11 de marzo

Sale una esquela esta mañana en el dominical del Times. Por su delicadeza y brevedad uno sabe que Tom Rockwell ha empleado toda su influencia.

Apenas unas líneas; la causa del óbito, «aún sin determinar». Y una fotografía. Que habría sido tomada…, ¿hace cuánto?, ¿unos cinco años? Jennifer sonríe con una pueril falta de inhibición, como si acabara de oír algo maravilloso. Si uno echara una ojeada a esta fotografía —la sonrisa, los ojos jubilosos, el pelo corto que realza el largo cuello, la mandíbula limpia—, pensaría que se encontraba ante alguien a punto de casarse un tanto prematuramente. No ante alguien que moriría de forma súbita unos años más tarde.

La doctora Jennifer Rockwell. Y las fechas de su nacimiento y de su muerte.

¿La chiquilla de Whitman Avenue, con sus cintas rosas y sus calcetines? No, ella no oyó nada el cuatro de marzo. Hoy, sin embargo, he ido a ver a alguien que sí oyó algo.

La señora Rolfe, la vieja dama del ático. Son las cinco y media de la tarde y está ya medio beoda. Así que no espero mucho de ella. Y no es mucho lo que consigo. Lo que bebe es jerez dulce: la mejor elección por lo que paga. El señor Rolfe murió hace muchos años, y ella vive plácidamente una viudedad que está durando más que su matrimonio.

Le pregunto por los disparos. Me cuenta que estaba dormitando (sí, dormitando) con la televisión encendida, y que también había disparos en la tele. Algo de polis, claro. Describe la detonación que oyó como la inconfundiblemente propia de un arma de fuego, aunque sin llegar a ser más ruidosa que una puerta al cerrarse dos o tres cuartos más allá.

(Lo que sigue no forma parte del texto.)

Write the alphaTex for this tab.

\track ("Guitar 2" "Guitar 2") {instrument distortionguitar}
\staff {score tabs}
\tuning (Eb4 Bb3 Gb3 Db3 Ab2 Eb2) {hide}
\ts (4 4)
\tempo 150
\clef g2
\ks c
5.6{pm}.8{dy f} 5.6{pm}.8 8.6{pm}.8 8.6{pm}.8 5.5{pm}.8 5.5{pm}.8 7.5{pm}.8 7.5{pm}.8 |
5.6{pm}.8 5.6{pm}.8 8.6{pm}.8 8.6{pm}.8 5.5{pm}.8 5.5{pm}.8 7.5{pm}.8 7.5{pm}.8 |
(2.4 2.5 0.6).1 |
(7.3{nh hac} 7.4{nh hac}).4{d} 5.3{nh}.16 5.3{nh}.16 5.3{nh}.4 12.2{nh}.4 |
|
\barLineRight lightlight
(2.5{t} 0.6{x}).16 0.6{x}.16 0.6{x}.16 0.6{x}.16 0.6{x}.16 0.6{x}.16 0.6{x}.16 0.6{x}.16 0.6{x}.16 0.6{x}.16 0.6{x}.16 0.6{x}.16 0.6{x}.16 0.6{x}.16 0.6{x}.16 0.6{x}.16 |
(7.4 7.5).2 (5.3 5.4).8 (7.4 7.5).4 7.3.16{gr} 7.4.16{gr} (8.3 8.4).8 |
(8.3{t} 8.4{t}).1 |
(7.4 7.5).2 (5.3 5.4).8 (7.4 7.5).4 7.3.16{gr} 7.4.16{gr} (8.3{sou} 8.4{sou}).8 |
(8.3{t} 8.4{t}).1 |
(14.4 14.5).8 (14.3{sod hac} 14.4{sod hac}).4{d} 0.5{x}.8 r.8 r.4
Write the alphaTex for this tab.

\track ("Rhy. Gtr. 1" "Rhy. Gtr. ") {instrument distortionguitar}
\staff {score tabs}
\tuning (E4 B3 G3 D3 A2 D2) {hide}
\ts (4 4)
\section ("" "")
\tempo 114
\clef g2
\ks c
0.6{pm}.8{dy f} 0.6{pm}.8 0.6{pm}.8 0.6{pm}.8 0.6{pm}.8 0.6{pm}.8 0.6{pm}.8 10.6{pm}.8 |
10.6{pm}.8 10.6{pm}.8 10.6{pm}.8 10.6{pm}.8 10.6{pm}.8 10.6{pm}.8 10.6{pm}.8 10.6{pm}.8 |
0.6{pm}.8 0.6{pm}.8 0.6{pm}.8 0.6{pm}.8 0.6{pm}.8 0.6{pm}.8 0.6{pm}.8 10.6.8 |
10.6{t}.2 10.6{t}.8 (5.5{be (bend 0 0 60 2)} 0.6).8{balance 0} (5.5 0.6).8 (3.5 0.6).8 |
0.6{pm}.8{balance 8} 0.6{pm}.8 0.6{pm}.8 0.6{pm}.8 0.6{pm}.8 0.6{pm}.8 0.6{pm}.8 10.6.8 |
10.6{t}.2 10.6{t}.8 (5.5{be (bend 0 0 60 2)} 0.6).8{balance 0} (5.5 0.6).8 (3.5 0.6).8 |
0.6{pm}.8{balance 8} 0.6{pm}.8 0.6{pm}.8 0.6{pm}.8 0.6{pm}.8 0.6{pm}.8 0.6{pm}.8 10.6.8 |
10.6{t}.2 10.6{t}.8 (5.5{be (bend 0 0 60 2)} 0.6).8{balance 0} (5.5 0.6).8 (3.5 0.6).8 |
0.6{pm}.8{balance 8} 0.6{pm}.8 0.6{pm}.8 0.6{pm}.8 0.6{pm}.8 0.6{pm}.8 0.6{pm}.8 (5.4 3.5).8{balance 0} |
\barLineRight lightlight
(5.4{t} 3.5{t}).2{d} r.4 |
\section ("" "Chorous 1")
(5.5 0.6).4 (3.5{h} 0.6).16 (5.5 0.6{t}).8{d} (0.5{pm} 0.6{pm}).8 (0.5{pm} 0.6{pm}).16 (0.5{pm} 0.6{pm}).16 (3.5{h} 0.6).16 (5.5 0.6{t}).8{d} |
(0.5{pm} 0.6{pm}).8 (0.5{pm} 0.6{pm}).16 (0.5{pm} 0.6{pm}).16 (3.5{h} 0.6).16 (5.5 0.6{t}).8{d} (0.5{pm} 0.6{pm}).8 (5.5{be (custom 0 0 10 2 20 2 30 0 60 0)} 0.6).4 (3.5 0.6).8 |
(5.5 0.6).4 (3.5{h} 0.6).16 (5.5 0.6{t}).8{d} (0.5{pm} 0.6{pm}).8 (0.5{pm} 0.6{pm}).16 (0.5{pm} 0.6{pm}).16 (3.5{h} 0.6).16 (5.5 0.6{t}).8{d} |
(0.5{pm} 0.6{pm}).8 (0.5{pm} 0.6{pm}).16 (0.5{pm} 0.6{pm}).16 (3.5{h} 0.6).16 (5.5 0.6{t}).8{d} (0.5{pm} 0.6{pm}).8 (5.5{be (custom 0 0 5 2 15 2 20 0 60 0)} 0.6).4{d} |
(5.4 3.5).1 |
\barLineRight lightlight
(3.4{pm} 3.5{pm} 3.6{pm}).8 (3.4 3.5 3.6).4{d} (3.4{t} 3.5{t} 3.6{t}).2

No es difícil calibrar la calidad del inmueble, construido en una época de materiales baratos. La señora Rolfe marcó el 911 a las 19.40. El primer policía apareció a las 19.55. Tiempo de sobra, en teoría, para que Trader levantara el campo y se largara. La niña se acercó en su bicicleta, según su madre, «a eso de las ocho menos cuarto». Lo que sitúa a Trader en la calle…, ¿a qué hora? ¿A las 19.30? ¿A las 19.41?

—¿Solían pelearse?

—No, que yo sepa no —dice la señora Rolfe.

—¿Qué le parecían a usted?

—La pareja soñada.

Pero ¿de qué clase de «sueño»?, me pregunto.

—Es tan horrible —dice, alargando la mano hacia la botella—. Me ha afectado mucho. Lo admito.

Sí, de acuerdo. Yo era así cuando era alcohólica. Cualquier mala noticia servía de pretexto. Hasta la muerte del perro de una amiga.

—Señora Rolfe, ¿le pareció alguna vez deprimida Jennifer?

—¿Jennifer? Siempre estaba alegre. Siempre alegre.

Trader, Jennifer, la señora Rolfe: unos vecinos bien avenidos. Jennifer solía hacerle recados a la vieja. Y si hacía falta cambiar de sitio algo pesado, arrimaba el hombro Trader. La pareja tenía llave de su apartamento. Y ella tenía llave del apartamento de Jennifer. Aún la conservaba (fue la que se utilizó para entrar en el apartamento la noche del cuatro de marzo). Me haré cargo de ella, muchas gracias, le digo. La consignaré en Control de Pruebas. Le dejo mi tarjeta, por si acaso necesita algo. Me veo pasando a verla de cuando en cuando, como todavía sigo haciendo con varios ancianos de la Zona Sur. Me veo acabar tomándomelo como un deber.

En el piso de abajo: la puerta del apartamento de Jennifer está precintada con la cinta anaranjada de los «escenarios del crimen». Entro en él unos segundos. Mi primera reacción, en el dormitorio, es estrictamente policial. Pienso: Qué hermoso escenario del crimen. No desvirtuado en absoluto. No sólo las salpicaduras de sangre de la pared, sino las sábanas de la cama conservan la apariencia exacta que recordaba.

Me siento en la silla con mi 38 en el regazo, tratando de imaginar cómo fue todo. Pero sigo pensando en la Jennifer que conocí. Por muchos que fueran sus dones, físicos y mentales, jamás te hacía de menos. Si te encontrabas con ella en una fiesta, por ejemplo, o por la calle en el centro, no sólo te saludaba y pasaba de largo. Siempre tenía unas palabras para ti. Siempre te dejaba algo de sí misma.

Jennifer te dejaba algo de sí misma.